Was bedeuten die Akt-Titel und die Abkürzung R.M.F.?
Zuletzt wollen wir die offensichtlichste Fragen ansprechen, die im Raum steht. Was hat „R.M.F.“ zu bedeuten?
Jede der Geschichten in Kinds of Kindness trägt einen seltsamen Titel.
• „Der Tod von R.M.F.“
• „R.M.F. fliegt“
• „R.M.F. isst ein Sandwich“
Gehen wir zuerst auf die Akt-Titel ein: In der ersten Geschichte mit dem Titel „Tod“ stirbt tatsächlich ein Mann, in der zweiten wird Liz mit einem Helikopter nach Hause geflogen, aber in der dritten spielt ein Sandwich keine Rolle. Soll das Ausbleiben der Verbindung in diesem Fall etwa nur Verwirrung stiften?
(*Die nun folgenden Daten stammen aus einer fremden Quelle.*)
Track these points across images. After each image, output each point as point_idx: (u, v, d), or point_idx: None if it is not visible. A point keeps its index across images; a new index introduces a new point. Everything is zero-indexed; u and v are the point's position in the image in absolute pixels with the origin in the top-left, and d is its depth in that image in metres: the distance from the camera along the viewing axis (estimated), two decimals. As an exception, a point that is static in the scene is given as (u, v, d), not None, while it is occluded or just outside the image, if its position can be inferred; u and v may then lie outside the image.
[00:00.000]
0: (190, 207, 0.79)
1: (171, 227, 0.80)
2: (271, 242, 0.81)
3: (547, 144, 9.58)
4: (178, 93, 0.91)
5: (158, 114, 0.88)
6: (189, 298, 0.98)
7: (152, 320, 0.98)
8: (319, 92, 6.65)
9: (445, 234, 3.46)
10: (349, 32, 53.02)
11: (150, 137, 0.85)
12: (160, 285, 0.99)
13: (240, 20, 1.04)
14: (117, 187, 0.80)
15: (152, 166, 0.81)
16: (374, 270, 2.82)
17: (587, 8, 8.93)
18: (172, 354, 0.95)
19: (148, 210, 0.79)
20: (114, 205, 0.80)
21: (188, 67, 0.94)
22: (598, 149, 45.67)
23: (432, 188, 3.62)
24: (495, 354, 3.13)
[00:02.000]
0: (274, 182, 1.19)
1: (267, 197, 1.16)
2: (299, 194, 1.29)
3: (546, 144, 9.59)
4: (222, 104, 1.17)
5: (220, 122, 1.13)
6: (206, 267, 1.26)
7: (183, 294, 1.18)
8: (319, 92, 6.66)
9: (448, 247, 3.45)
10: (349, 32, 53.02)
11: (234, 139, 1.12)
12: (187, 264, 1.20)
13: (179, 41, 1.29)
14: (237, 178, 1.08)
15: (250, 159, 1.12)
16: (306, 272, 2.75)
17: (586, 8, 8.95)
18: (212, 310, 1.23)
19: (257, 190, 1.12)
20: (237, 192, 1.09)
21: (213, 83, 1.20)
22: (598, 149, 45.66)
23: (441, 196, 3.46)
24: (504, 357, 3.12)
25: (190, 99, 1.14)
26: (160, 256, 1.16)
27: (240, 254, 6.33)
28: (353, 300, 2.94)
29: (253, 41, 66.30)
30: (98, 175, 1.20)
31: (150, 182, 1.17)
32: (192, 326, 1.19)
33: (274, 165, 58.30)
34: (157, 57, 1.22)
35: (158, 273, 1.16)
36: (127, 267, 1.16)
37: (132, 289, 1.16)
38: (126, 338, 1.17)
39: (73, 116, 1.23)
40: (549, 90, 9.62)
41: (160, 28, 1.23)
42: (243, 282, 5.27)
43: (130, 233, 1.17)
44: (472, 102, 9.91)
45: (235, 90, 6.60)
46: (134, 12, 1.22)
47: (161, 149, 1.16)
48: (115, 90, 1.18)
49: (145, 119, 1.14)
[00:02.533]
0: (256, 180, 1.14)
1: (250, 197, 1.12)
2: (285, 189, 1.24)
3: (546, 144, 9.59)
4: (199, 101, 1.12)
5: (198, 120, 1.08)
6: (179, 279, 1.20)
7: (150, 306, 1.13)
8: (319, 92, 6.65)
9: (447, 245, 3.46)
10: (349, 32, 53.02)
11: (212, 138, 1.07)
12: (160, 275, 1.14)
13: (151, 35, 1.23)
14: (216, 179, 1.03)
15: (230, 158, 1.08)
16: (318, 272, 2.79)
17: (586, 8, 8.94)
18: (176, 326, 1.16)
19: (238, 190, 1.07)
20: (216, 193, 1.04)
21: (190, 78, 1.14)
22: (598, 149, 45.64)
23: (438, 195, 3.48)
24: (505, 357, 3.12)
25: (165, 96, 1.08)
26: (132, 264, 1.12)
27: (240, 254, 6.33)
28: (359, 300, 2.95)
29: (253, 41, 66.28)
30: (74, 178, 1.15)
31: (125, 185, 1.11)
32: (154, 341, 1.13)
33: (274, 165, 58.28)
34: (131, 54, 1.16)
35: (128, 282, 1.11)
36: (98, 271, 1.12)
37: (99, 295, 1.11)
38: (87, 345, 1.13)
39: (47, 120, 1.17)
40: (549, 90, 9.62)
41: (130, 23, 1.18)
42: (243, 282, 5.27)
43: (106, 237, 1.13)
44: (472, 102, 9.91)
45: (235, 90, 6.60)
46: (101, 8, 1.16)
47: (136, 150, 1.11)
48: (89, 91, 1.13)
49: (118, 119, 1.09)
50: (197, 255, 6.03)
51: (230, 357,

Ist es dann vielleicht eine Anspielung auf die Figur-Namen? Viele davon beginnen mit R (Rita, Robert, Raymond). Aber wo bleibt dann M und F? Aber da kommen wir der für uns logischsten Lösung schon näher. Denn schaut man auf die Besetzungsliste der Online-Filmdatenbank IMDB taucht ein gewisser Yorgos Stefanakos unter dem Namen R.M.F. auf.
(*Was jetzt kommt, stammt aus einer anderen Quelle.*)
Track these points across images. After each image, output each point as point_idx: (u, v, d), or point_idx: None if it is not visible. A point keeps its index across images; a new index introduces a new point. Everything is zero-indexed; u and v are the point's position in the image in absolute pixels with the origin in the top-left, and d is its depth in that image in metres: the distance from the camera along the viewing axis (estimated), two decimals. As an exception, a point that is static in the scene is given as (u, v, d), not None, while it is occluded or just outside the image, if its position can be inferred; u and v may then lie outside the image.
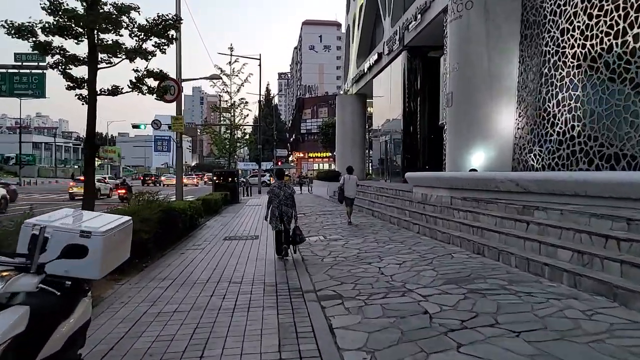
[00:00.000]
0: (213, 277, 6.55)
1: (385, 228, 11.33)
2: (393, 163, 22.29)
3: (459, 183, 9.49)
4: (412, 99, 19.93)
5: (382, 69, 23.04)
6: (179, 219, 10.09)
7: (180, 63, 13.51)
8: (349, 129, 30.26)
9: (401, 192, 14.05)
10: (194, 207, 12.27)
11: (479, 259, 6.90)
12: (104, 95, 6.89)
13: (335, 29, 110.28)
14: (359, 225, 12.06)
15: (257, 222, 13.90)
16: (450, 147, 11.81)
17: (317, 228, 12.07)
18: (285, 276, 6.55)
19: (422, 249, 7.97)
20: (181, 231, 10.48)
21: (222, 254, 8.45)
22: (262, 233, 11.42)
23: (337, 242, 9.42)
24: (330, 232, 11.19)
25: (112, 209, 8.18)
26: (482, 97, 11.01)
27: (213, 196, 18.39)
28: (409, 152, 19.92)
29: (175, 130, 13.32)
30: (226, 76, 26.63)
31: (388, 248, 8.33)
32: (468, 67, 11.14)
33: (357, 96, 30.28)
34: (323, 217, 14.97)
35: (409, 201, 12.40)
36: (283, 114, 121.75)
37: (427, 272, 6.16)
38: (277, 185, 8.14)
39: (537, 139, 10.06)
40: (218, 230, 12.14)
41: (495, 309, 4.41)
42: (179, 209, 10.23)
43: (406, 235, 9.84)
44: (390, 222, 12.26)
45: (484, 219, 7.99)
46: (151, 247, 7.98)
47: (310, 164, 66.95)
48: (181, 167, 13.72)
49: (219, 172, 24.87)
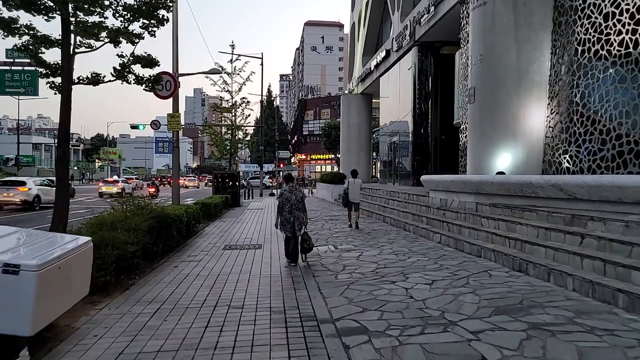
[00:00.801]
0: (209, 299, 5.51)
1: (401, 236, 10.29)
2: (401, 165, 21.25)
3: (487, 187, 8.45)
4: (423, 98, 18.90)
5: (390, 66, 22.02)
6: (173, 226, 9.07)
7: (177, 56, 12.51)
8: (354, 130, 29.24)
9: (415, 197, 13.00)
10: (191, 213, 11.25)
11: (523, 278, 5.85)
12: (83, 84, 5.88)
13: (338, 29, 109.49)
14: (371, 233, 11.02)
15: (259, 228, 12.87)
16: (472, 148, 10.77)
17: (325, 236, 11.03)
18: (294, 297, 5.51)
19: (451, 264, 6.92)
20: (176, 240, 9.46)
21: (220, 268, 7.42)
22: (265, 241, 10.39)
23: (350, 254, 8.38)
24: (340, 240, 10.15)
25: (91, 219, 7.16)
26: (509, 92, 9.97)
27: (213, 199, 17.38)
28: (420, 153, 18.88)
29: (171, 129, 12.30)
30: (227, 74, 25.70)
31: (410, 262, 7.28)
32: (493, 59, 10.11)
33: (362, 96, 29.26)
34: (330, 223, 13.93)
35: (425, 206, 11.36)
36: (285, 115, 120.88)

Unsere Deutung: R.M.F. ist eine Person, die in allen drei Geschichten vorkommt und somit für eine Konstante sorgt. Soll er im ersten Akt ermordet werden? Fliegt er Liz mit dem Helikopter aus? Und isst er vielleicht doch im dritten Akt ein Sandwich? Das kannst Du seit dem 4. Juli im Kino herausfinden.